[Records from a collection]
▼▼▼

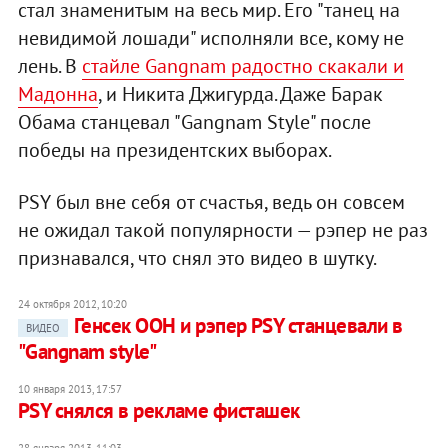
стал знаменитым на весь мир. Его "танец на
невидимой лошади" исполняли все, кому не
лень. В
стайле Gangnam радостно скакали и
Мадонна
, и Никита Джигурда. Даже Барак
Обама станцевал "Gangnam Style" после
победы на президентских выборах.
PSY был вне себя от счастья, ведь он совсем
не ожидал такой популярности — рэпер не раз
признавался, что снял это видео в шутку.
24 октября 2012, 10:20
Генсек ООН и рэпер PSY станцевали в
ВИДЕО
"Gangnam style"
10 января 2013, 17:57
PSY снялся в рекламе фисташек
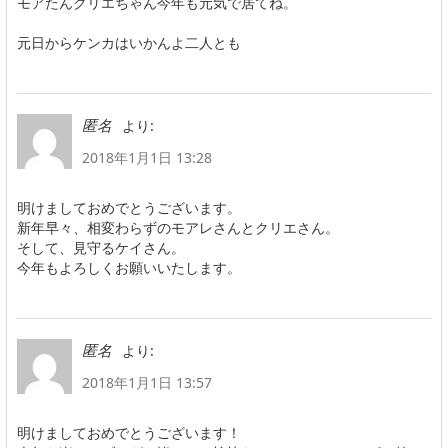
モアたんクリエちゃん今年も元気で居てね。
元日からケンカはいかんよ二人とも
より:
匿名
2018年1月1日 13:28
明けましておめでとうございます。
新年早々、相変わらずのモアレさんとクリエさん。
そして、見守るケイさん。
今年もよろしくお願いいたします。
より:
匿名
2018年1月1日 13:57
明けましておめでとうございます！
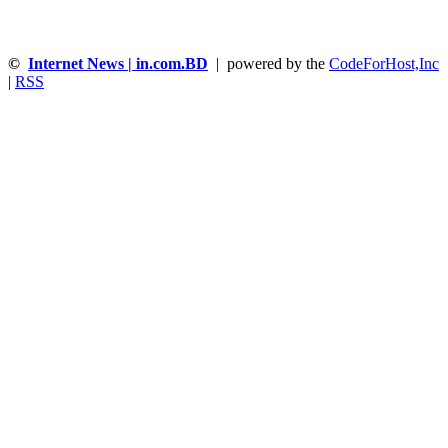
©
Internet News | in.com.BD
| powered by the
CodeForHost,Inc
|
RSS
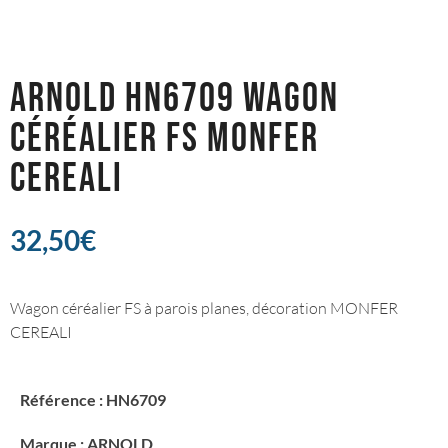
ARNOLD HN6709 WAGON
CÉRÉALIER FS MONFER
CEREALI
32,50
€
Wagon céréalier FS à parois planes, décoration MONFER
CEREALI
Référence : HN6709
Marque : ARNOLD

▲▲▲

What you are asked to do: Only the lines that contain the string "明けましておめでとうございます" should be copied from the entries above.

Written solution:
明けましておめでとうございます。
明けましておめでとうございます！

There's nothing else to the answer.